#### [TO DO]
Your response should consist of every record, exactly as given.
═══ PROVIDED RECORDS ═══
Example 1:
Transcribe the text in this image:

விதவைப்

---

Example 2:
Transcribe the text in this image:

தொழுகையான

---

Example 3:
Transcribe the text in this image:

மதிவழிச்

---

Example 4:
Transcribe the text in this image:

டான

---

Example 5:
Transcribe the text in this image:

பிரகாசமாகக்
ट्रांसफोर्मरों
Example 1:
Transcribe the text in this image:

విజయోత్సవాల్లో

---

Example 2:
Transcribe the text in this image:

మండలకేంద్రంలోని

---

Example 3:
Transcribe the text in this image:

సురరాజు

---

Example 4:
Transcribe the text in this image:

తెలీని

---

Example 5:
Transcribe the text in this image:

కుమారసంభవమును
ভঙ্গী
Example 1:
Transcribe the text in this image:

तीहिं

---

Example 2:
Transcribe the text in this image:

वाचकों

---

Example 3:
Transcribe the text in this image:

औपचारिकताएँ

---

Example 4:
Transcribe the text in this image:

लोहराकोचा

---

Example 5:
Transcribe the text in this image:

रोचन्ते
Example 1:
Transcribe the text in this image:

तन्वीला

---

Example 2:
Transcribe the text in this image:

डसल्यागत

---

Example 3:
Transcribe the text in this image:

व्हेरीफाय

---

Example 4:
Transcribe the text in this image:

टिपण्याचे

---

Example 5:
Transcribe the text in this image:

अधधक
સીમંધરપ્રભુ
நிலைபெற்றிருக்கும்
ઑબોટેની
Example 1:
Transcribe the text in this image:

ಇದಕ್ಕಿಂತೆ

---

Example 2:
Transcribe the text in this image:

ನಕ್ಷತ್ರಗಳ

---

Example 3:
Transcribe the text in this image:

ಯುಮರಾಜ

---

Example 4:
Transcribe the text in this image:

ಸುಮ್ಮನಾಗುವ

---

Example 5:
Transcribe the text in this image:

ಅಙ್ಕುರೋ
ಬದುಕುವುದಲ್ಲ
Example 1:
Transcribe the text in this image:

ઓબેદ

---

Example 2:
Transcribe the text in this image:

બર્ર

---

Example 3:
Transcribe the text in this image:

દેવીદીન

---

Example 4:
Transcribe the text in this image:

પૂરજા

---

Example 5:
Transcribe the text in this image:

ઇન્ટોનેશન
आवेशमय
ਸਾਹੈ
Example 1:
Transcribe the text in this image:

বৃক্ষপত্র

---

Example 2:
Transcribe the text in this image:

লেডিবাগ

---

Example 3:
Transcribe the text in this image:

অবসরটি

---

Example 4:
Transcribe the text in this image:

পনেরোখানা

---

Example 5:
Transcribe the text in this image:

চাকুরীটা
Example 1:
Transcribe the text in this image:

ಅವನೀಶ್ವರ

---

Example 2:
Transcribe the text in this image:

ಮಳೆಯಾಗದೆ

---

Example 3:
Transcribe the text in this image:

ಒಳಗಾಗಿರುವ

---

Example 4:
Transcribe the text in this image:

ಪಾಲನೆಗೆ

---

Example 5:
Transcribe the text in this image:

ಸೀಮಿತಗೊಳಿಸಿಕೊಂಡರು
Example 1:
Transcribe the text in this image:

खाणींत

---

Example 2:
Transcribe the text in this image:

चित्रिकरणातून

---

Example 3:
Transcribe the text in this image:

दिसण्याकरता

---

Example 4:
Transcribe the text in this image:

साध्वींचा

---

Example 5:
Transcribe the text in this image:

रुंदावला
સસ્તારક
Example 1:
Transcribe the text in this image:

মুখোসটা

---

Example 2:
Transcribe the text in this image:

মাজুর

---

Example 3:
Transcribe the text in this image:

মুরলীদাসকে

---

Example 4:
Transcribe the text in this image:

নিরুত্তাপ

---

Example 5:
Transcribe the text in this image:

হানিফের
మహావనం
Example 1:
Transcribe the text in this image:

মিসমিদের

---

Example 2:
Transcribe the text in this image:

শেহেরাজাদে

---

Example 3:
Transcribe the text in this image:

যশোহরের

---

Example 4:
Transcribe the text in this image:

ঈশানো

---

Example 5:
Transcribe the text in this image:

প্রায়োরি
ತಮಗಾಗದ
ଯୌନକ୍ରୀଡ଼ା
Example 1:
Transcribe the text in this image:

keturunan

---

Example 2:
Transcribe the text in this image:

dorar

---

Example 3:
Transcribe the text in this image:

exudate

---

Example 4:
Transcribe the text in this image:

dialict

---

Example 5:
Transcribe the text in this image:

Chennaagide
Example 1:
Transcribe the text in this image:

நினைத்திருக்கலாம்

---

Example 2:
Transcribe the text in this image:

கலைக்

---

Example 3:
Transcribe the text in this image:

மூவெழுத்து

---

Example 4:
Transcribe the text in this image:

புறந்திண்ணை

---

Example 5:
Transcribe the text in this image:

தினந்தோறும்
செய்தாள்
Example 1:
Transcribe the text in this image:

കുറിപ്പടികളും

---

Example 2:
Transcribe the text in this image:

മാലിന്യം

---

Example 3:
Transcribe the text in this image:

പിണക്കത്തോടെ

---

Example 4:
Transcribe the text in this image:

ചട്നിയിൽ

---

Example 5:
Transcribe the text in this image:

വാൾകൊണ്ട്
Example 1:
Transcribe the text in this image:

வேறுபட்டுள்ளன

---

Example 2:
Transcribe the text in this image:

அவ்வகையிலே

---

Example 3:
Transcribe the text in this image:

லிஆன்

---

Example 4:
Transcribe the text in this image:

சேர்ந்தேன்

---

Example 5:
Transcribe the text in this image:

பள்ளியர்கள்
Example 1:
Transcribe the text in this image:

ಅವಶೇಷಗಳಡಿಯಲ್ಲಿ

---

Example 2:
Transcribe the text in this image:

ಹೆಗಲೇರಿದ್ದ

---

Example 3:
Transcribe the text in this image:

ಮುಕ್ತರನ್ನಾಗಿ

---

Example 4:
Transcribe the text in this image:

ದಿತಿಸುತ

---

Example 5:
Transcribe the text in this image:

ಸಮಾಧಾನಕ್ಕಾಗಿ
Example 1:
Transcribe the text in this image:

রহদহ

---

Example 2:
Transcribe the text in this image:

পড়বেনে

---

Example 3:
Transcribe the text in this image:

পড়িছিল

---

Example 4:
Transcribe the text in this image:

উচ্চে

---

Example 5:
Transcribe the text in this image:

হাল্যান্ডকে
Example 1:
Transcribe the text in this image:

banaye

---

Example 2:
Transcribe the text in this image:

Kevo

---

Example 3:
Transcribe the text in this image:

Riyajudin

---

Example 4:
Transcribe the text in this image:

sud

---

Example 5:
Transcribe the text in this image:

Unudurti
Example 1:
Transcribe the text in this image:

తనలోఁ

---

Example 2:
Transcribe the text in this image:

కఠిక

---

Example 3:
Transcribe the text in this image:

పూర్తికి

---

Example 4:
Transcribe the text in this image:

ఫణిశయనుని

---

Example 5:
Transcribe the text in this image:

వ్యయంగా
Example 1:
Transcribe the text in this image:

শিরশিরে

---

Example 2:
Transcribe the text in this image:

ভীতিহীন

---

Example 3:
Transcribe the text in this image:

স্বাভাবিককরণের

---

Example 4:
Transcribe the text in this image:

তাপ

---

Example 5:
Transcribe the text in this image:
═══
#### [EXERCISE RESPONSE]
Example 1:
Transcribe the text in this image:

விதவைப்

---

Example 2:
Transcribe the text in this image:

தொழுகையான

---

Example 3:
Transcribe the text in this image:

மதிவழிச்

---

Example 4:
Transcribe the text in this image:

டான

---

Example 5:
Transcribe the text in this image:

பிரகாசமாகக்
ट्रांसफोर्मरों
Example 1:
Transcribe the text in this image:

విజయోత్సవాల్లో

---

Example 2:
Transcribe the text in this image:

మండలకేంద్రంలోని

---

Example 3:
Transcribe the text in this image:

సురరాజు

---

Example 4:
Transcribe the text in this image:

తెలీని

---

Example 5:
Transcribe the text in this image:

కుమారసంభవమును
ভঙ্গী
Example 1:
Transcribe the text in this image:

तीहिं

---

Example 2:
Transcribe the text in this image:

वाचकों

---

Example 3:
Transcribe the text in this image:

औपचारिकताएँ

---

Example 4:
Transcribe the text in this image:

लोहराकोचा

---

Example 5:
Transcribe the text in this image:

रोचन्ते
Example 1:
Transcribe the text in this image:

तन्वीला

---

Example 2:
Transcribe the text in this image:

डसल्यागत

---

Example 3:
Transcribe the text in this image:

व्हेरीफाय

---

Example 4:
Transcribe the text in this image:

टिपण्याचे

---

Example 5:
Transcribe the text in this image:

अधधक
સીમંધરપ્રભુ
நிலைபெற்றிருக்கும்
ઑબોટેની
Example 1:
Transcribe the text in this image:

ಇದಕ್ಕಿಂತೆ

---

Example 2:
Transcribe the text in this image:

ನಕ್ಷತ್ರಗಳ

---

Example 3:
Transcribe the text in this image:

ಯುಮರಾಜ

---

Example 4:
Transcribe the text in this image:

ಸುಮ್ಮನಾಗುವ

---

Example 5:
Transcribe the text in this image:

ಅಙ್ಕುರೋ
ಬದುಕುವುದಲ್ಲ
Example 1:
Transcribe the text in this image:

ઓબેદ

---

Example 2:
Transcribe the text in this image:

બર્ર

---

Example 3:
Transcribe the text in this image:

દેવીદીન

---

Example 4:
Transcribe the text in this image:

પૂરજા

---

Example 5:
Transcribe the text in this image:

ઇન્ટોનેશન
आवेशमय
ਸਾਹੈ
Example 1:
Transcribe the text in this image:

বৃক্ষপত্র

---

Example 2:
Transcribe the text in this image:

লেডিবাগ

---

Example 3:
Transcribe the text in this image:

অবসরটি

---

Example 4:
Transcribe the text in this image:

পনেরোখানা

---

Example 5:
Transcribe the text in this image:

চাকুরীটা
Example 1:
Transcribe the text in this image:

ಅವನೀಶ್ವರ

---

Example 2:
Transcribe the text in this image:

ಮಳೆಯಾಗದೆ

---

Example 3:
Transcribe the text in this image:

ಒಳಗಾಗಿರುವ

---

Example 4:
Transcribe the text in this image:

ಪಾಲನೆಗೆ

---

Example 5:
Transcribe the text in this image:

ಸೀಮಿತಗೊಳಿಸಿಕೊಂಡರು
Example 1:
Transcribe the text in this image:

खाणींत

---

Example 2:
Transcribe the text in this image:

चित्रिकरणातून

---

Example 3:
Transcribe the text in this image:

दिसण्याकरता

---

Example 4:
Transcribe the text in this image:

साध्वींचा

---

Example 5:
Transcribe the text in this image:

रुंदावला
સસ્તારક
Example 1:
Transcribe the text in this image:

মুখোসটা

---

Example 2:
Transcribe the text in this image:

মাজুর

---

Example 3:
Transcribe the text in this image:

মুরলীদাসকে

---

Example 4:
Transcribe the text in this image:

নিরুত্তাপ

---

Example 5:
Transcribe the text in this image:

হানিফের
మహావనం
Example 1:
Transcribe the text in this image:

মিসমিদের

---

Example 2:
Transcribe the text in this image:

শেহেরাজাদে

---

Example 3:
Transcribe the text in this image:

যশোহরের

---

Example 4:
Transcribe the text in this image:

ঈশানো

---

Example 5:
Transcribe the text in this image:

প্রায়োরি
ತಮಗಾಗದ
ଯୌନକ୍ରୀଡ଼ା
Example 1:
Transcribe the text in this image:

keturunan

---

Example 2:
Transcribe the text in this image:

dorar

---

Example 3:
Transcribe the text in this image:

exudate

---

Example 4:
Transcribe the text in this image:

dialict

---

Example 5:
Transcribe the text in this image:

Chennaagide
Example 1:
Transcribe the text in this image:

நினைத்திருக்கலாம்

---

Example 2:
Transcribe the text in this image:

கலைக்

---

Example 3:
Transcribe the text in this image:

மூவெழுத்து

---

Example 4:
Transcribe the text in this image:

புறந்திண்ணை

---

Example 5:
Transcribe the text in this image:

தினந்தோறும்
செய்தாள்
Example 1:
Transcribe the text in this image:

കുറിപ്പടികളും

---

Example 2:
Transcribe the text in this image:

മാലിന്യം

---

Example 3:
Transcribe the text in this image:

പിണക്കത്തോടെ

---

Example 4:
Transcribe the text in this image:

ചട്നിയിൽ

---

Example 5:
Transcribe the text in this image:

വാൾകൊണ്ട്
Example 1:
Transcribe the text in this image:

வேறுபட்டுள்ளன

---

Example 2:
Transcribe the text in this image:

அவ்வகையிலே

---

Example 3:
Transcribe the text in this image:

லிஆன்

---

Example 4:
Transcribe the text in this image:

சேர்ந்தேன்

---

Example 5:
Transcribe the text in this image:

பள்ளியர்கள்
Example 1:
Transcribe the text in this image:

ಅವಶೇಷಗಳಡಿಯಲ್ಲಿ

---

Example 2:
Transcribe the text in this image:

ಹೆಗಲೇರಿದ್ದ

---

Example 3:
Transcribe the text in this image:

ಮುಕ್ತರನ್ನಾಗಿ

---

Example 4:
Transcribe the text in this image:

ದಿತಿಸುತ

---

Example 5:
Transcribe the text in this image:

ಸಮಾಧಾನಕ್ಕಾಗಿ
Example 1:
Transcribe the text in this image:

রহদহ

---

Example 2:
Transcribe the text in this image:

পড়বেনে

---

Example 3:
Transcribe the text in this image:

পড়িছিল

---

Example 4:
Transcribe the text in this image:

উচ্চে

---

Example 5:
Transcribe the text in this image:

হাল্যান্ডকে
Example 1:
Transcribe the text in this image:

banaye

---

Example 2:
Transcribe the text in this image:

Kevo

---

Example 3:
Transcribe the text in this image:

Riyajudin

---

Example 4:
Transcribe the text in this image:

sud

---

Example 5:
Transcribe the text in this image:

Unudurti
Example 1:
Transcribe the text in this image:

తనలోఁ

---

Example 2:
Transcribe the text in this image:

కఠిక

---

Example 3:
Transcribe the text in this image:

పూర్తికి

---

Example 4:
Transcribe the text in this image:

ఫణిశయనుని

---

Example 5:
Transcribe the text in this image:

వ్యయంగా
Example 1:
Transcribe the text in this image:

শিরশিরে

---

Example 2:
Transcribe the text in this image:

ভীতিহীন

---

Example 3:
Transcribe the text in this image:

স্বাভাবিককরণের

---

Example 4:
Transcribe the text in this image:

তাপ

---

Example 5:
Transcribe the text in this image:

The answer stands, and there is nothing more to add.